Formações realizadas pelo Instituto Paulista de Cidades e Identidades Culturais, com apoio do ProAC, revelam avanços técnicos e artísticos na região
As oficinas do projeto Artesanato e Cooperação, realizadas pelo Instituto Paulista de Cidades e Identidades Culturais (Ipcic) com apoio do ProAC, reuniram artesãos de diferentes municípios da região em uma formação que ampliou repertórios, estimulou novas abordagens criativas e fortaleceu a produção local. Conduzidas por Fabíola Xavier, Guilherme Braga e Carla Petenusci, as atividades apresentaram caminhos para criação, identidade cultural, organização produtiva e gestão.
Para Fabíola Xavier, os encontros deixaram impressões profundas. “Participar das oficinas foi uma alegria imensa para mim. Senti que estava exatamente onde deveria estar, compartilhando aquilo que acredito”, afirma. Ela destaca que o envolvimento dos participantes marcou toda a experiência. “O que mais me tocou foi perceber a alegria e a motivação crescendo encontro após encontro. Eu via nos olhos deles a vontade de começar um novo capítulo.”
Fabíola também observou mudanças claras ao longo do percurso. “Primeiro, no olhar. Eles começaram a ver o próprio trabalho com mais respeito e valor. Depois, na postura. Havia um brilho novo, uma energia que crescia”, relata. Para ela, iniciativas como essa têm impacto direto no futuro do setor. “Formações assim abrem caminhos. São sementes que despertam pertencimento e autoestima.”
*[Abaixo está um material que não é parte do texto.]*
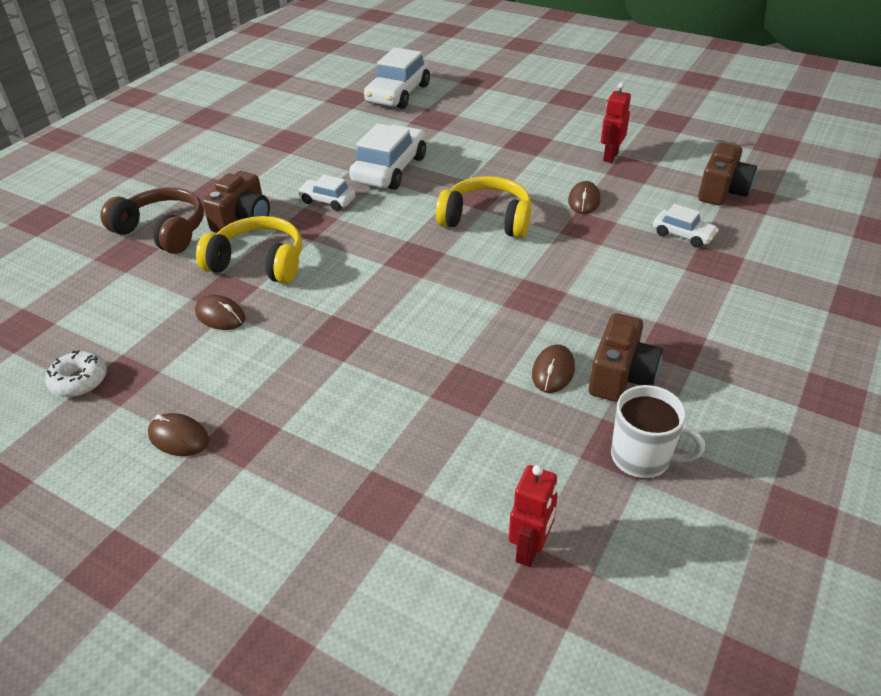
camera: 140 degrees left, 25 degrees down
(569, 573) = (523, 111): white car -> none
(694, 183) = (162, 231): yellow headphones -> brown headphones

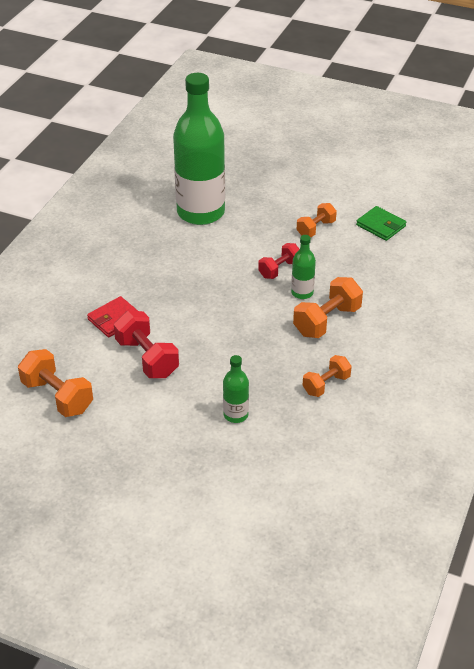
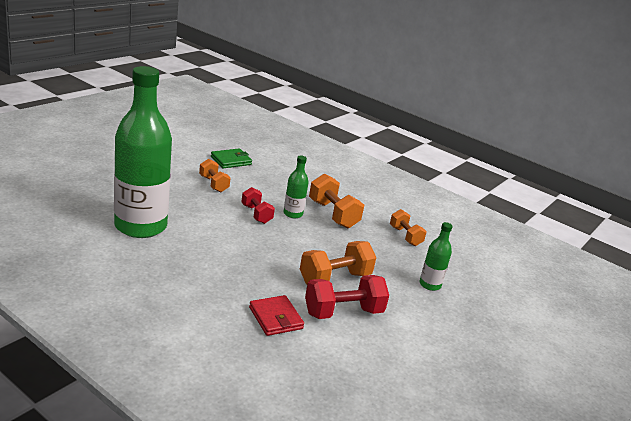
camera: 80 degrees left, 15 degrees down
(57, 396) = (381, 385): orange dumbbell -> orange dumbbell (335, 279)

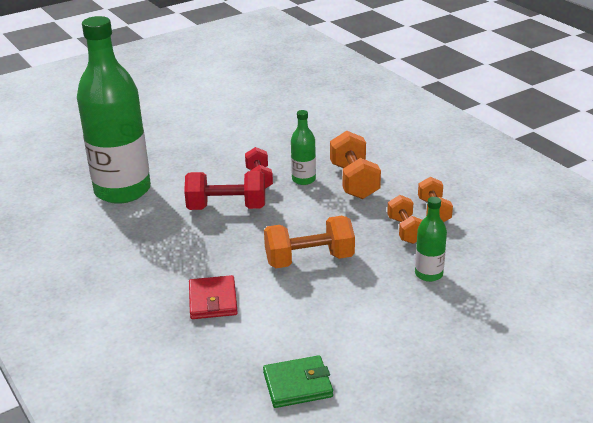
camera: 25 degrees right, 5 degrees up
(213, 184) = (229, 142): orange dumbbell -> orange dumbbell (405, 230)
(231, 160) = (265, 113): green wallet -> green wallet (298, 385)
(343, 312) = (296, 300): red dumbbell -> red dumbbell (227, 207)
Guilherme Braga, responsável por uma das oficinas, trabalhou referências, repertórios e bases do processo criativo no artesanato contemporâneo. Para ele, a troca com o grupo foi enriquecedora. “A possibilidade de compartilhar conhecimentos com tantas artesãs e artesãos da grande Ribeirão foi incrível”, afirma. O engajamento dos participantes chamou sua atenção. “O encantamento estava no olhar. Era visível em cada pergunta.”
Mesmo acompanhando parte do ciclo, Guilherme notou avanço consistente. “Percebi evolução nos trabalhos apresentados. As discussões foram se tornando mais especializadas”, analisa. Ele reforça que esse tipo de formação é essencial para suprir uma lacuna histórica. “Há uma ausência estrutural na formação para o trabalho artesanal no Brasil. Uma formação como essa se torna um divisor de águas.”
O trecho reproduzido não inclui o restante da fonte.